Доктор поспешил остановить рассказчика.
— Вижу — вы утомлены. Давайте продолжим в другой раз.
— Верно. Лучше в другой раз. Тем более что наступает пора перехода от теоретического изуверства к его практическому претворению. Вы, наверно, догадываетесь, что нам предстоит не самая веселая часть рассказа. А теперь, доктор, пришлите, пожалуйста, сестричку, да с бо-о-о-льшим шприцем! И поскорее, Бога ради!
6
«Он еще больше осунулся и постарел, — отметил про себя профессор, войдя в палату. — Похоже, копание в сундуках прошлого для него гибельно. Что же важнее? Сохранить ему еще несколько часов мучительной иллюзии жизни или узнать истину, которую он мне хочет поведать?.. Надо бы спросить…»
Ответ он услышал до того, как успел задать вопрос.
— Знаете, доктор? Мне кажется, что беседа с вами явно на пользу моему мозгу. Раньше я никак не мог вспомнить предмет предыдущего разговора, а сегодня твердо знаю, что обещал ознакомить вас с практической стороной теоретических откровений моего оппонента. Чтобы эта «практика» обнаружилась во всей ее чудовищной гнусности, потребовалось совсем немного времени. Вскоре, еще во время довоенных погромов, его читатели спокойно подвешивали евреев — и детей и стариков — на крючья боен. Не за шиворот куртки, как меня мои славные одноклассники, а за гортани, за кадыки — и терпеливо дожидались, когда жертва изойдет последней каплей крови. Последняя эта капля была им почему-то особенно необходима. Очевидно, в ней был знак: жертва благосклонно принята древними богами предков…

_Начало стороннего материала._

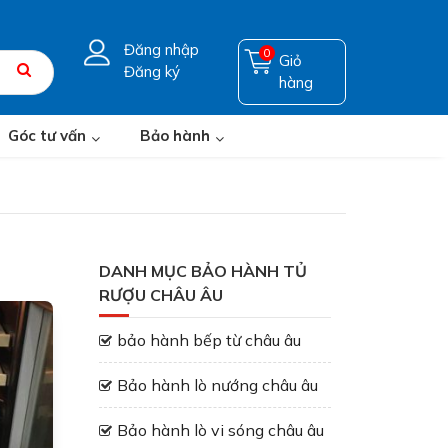
Đăng nhập
0
Giỏ
Đăng ký
hàng
Góc tư vấn
Bảo hành
DANH MỤC BẢO HÀNH TỦ
RƯỢU CHÂU ÂU
bảo hành bếp từ châu âu
Bảo hành lò nướng châu âu
Bảo hành lò vi sóng châu âu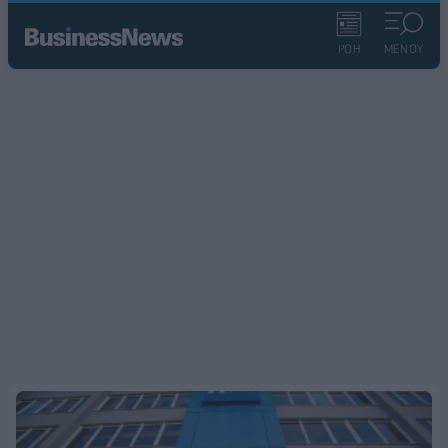
ΡΟΗ
ΜΕΝΟΥ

Потом разразилась война. Румынские войска перешли Прут. Тому, другому , открылся широчайший простор для проверки своих прозрений. Ему определили высокую должность в администрации, ведавшей судьбами изгоняемого из Бессарабии еврейства. Расстреливал ли он лично — скажем, из простого любопытства — падавших от болезней и голода изгнанников на пути в заднестровские гетто или, как намекали впоследствии очевидцы, только разрабатывал методы «прореживания» колонн жандармами и закапывания убитых в заранее подготовленные рвы по обочинам дорог, не знаю. Да и важно ли это? Разве его призывы к «непрерывной революции», якобы возвещенные с небес Сыном человеческим, не были куда как достаточным поводом для его наказания? Практикантов, палачей, несших эти идеи в массы, стало возможным заключать в тюрьмы, расстреливать, вешать на глазах у толпы. Но таких, как он, разве не следовало уличать, срывать с них мантии почетных профессоров, лишать их имена лживой ауры признания? Или надо было согласиться, что их идеи слились с практикой в гармоническое единство? «Если Бога нет, все — пепел»?